Scientists from Trinity College Dublin day they have made a breakthrough that may eventually lead to improved therapeutic options for people living with asthma. The researchers have uncovered a critical role for a protein (Caspase-11), which had previously never been implicated in the disease. Their study “Caspase-11 promotes allergic airway inflammation” appears in Nature Communications.
Caspase-11 is a protein with an important role in defending against bacteria, but the team in Trinity has found that when it is over-active it can provoke a damaging inflammatory reaction.
“Activated caspase-1 and caspase-11 induce inflammatory cell death in a process termed pyroptosis. Here we show that Prostaglandin E2 (PGE2) inhibits caspase-11-dependent pyroptosis in murine and human macrophages. PGE2 suppresses caspase-11 expression in murine and human macrophages and in the airways of mice with allergic inflammation. Remarkably, caspase-11-deficient mice are strongly resistant to developing experimental allergic airway inflammation, where PGE2 is known to be protective. Expression of caspase-11 is elevated in the lung of wild type mice with allergic airway inflammation,” write the investigators.
“Blocking PGE2 production with indomethacin enhances, whereas the prostaglandin E1analog misoprostol inhibits lung caspase-11 expression. Finally, alveolar macrophages from asthma patients exhibit increased expression of caspase-4, a human homologue of caspase-11. Our findings identify PGE2 as a negative regulator of caspase-11-driven pyroptosis and implicate caspase-4/11 as a critical contributor to allergic airway inflammation, with implications for pathophysiology of asthma.
“Caspase-11 can cause cells to die, which is a very inflammatory event as the cells then release their contents, which can irritate tissues in our body,” says Zbigniew Zasłona, PhD, lead author. “We have found that Caspase-11 is a key driver of inflammation in the airways in asthma. This causes the signs and symptoms of asthma which most notably involves difficulty breathing.”

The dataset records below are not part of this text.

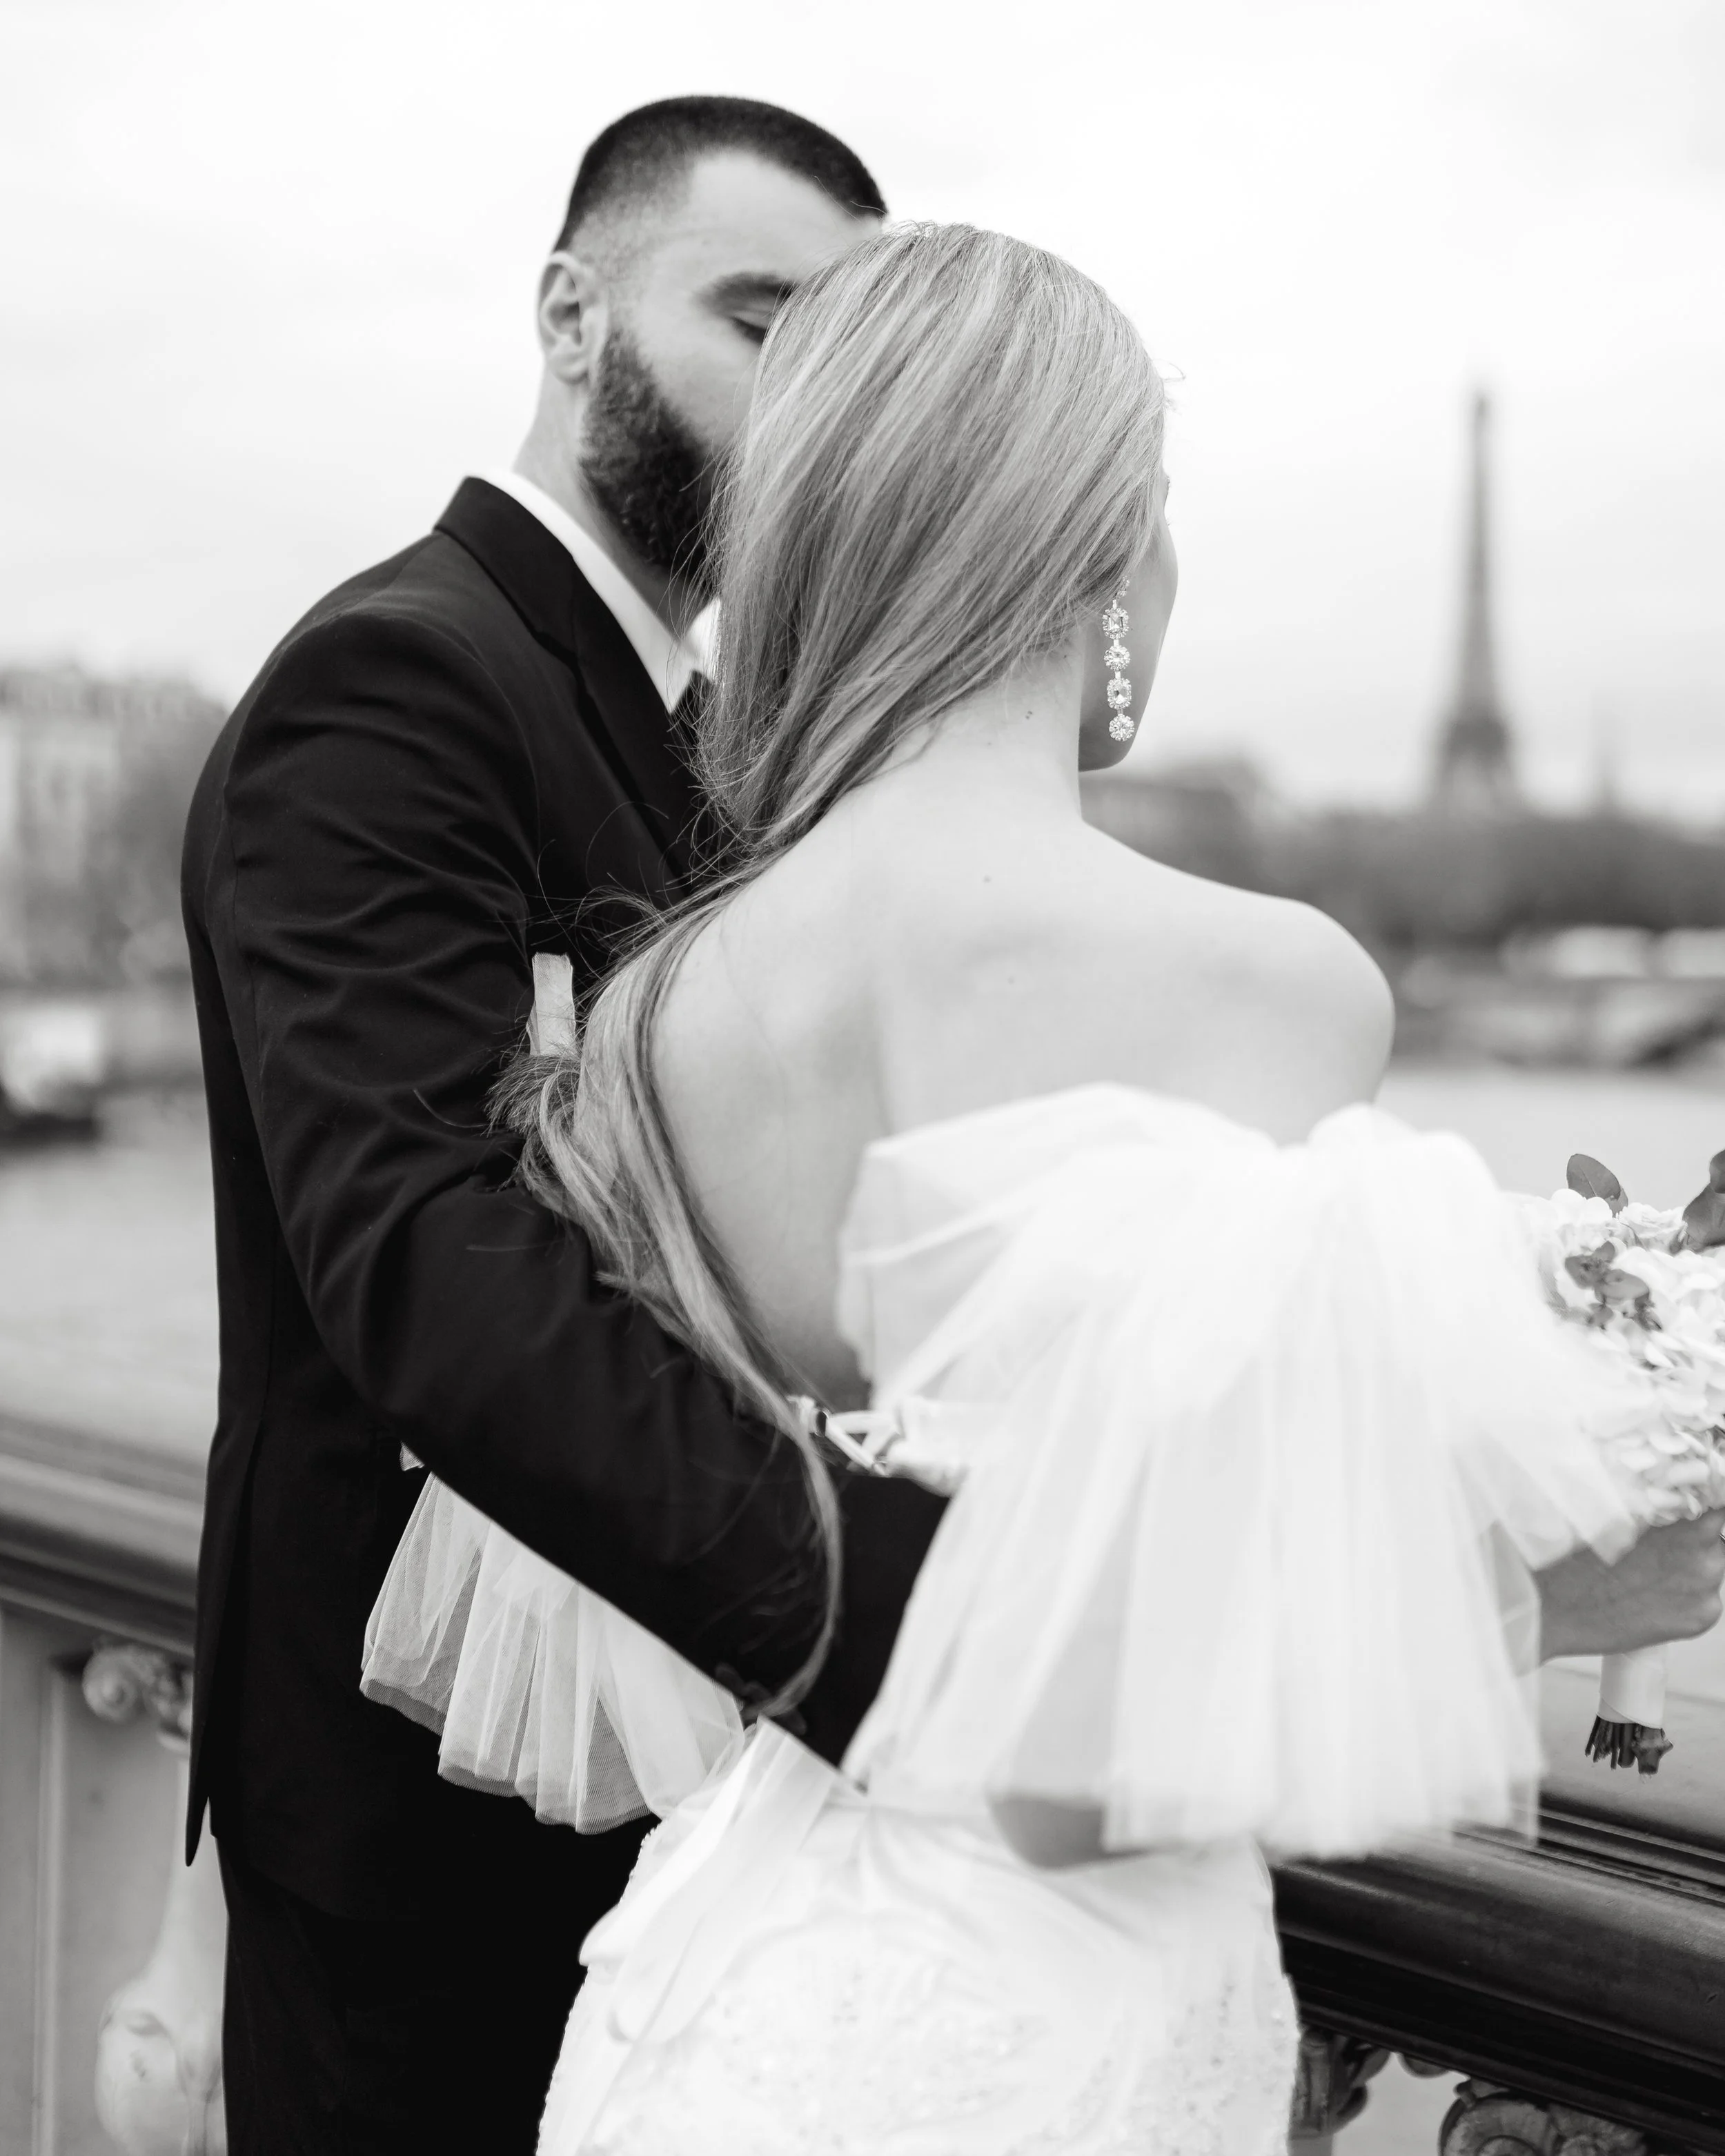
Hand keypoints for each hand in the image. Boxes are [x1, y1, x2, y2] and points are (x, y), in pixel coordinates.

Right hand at [1536, 1511, 1724, 1660]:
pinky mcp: (1701, 1618)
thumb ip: (1655, 1507)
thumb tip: (1671, 1501)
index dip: (1707, 1502)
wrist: (1559, 1605)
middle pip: (1714, 1537)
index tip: (1698, 1501)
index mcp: (1687, 1522)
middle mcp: (1705, 1556)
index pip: (1719, 1505)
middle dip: (1695, 1538)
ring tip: (1650, 1571)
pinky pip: (1706, 1599)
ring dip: (1691, 1565)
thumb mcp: (1617, 1511)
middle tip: (1660, 1544)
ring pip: (1711, 1566)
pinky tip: (1652, 1595)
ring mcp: (1706, 1589)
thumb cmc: (1577, 1555)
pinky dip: (1686, 1596)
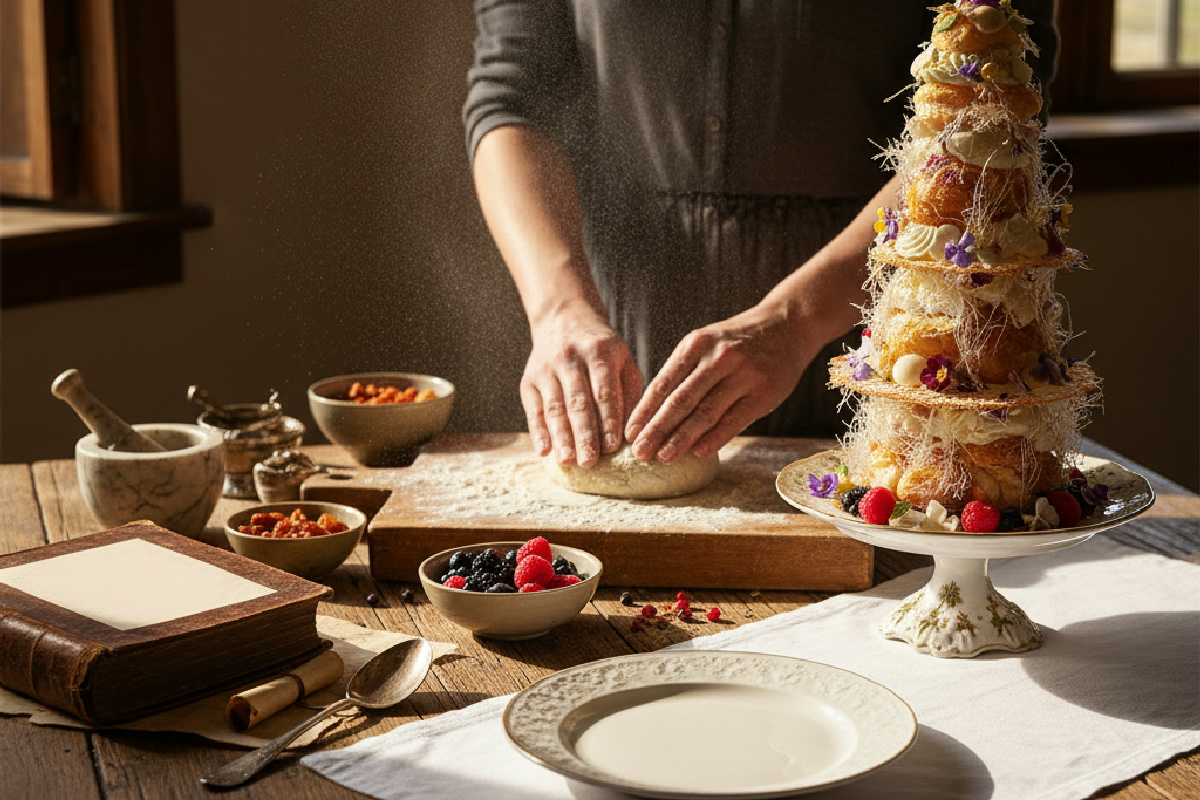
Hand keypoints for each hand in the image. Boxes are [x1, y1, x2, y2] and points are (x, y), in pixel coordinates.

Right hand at [522, 308, 642, 466]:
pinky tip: (544, 451)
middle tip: (590, 461)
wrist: (564, 318)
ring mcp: (547, 369)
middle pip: (578, 401)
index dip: (608, 420)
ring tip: (568, 461)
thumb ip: (628, 393)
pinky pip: (534, 409)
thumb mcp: (622, 360)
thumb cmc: (601, 349)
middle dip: (584, 434)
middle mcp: (571, 358)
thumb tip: (630, 433)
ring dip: (561, 437)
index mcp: (600, 352)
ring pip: (554, 407)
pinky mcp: (529, 379)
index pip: (604, 391)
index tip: (612, 446)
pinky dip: (538, 431)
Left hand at [624, 302, 822, 462]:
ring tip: (662, 457)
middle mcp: (718, 357)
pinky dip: (713, 439)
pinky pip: (733, 421)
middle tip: (639, 451)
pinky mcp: (763, 393)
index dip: (644, 411)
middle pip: (680, 401)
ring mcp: (743, 375)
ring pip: (705, 413)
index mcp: (696, 344)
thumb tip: (653, 410)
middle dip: (656, 429)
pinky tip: (696, 453)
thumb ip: (684, 370)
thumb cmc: (739, 340)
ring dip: (680, 439)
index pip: (663, 383)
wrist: (788, 324)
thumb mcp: (707, 341)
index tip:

Although symptoms of mild asthma can be managed with current therapies, severe asthma remains very difficult to treat and asthma rates are constantly on the rise.
“A variety of irritants such as airborne pollutants, certain types of pollen, and house dust mites can induce cell death in the lungs. Our work suggests that Caspase-11 is sensing these noxious things and causing disease,” adds Zasłona.
“Caspase-11, or it’s human equivalent, which is Caspase-4, has never been implicated in asthma before so we think it holds great promise as a possible target for new drugs to treat this common, debilitating disease,” notes the team leader, Luke O’Neill, PhD, professor of biochemistry in the School of Biochemistry and Immunology in the Trinity Biomedical Sciences Institute.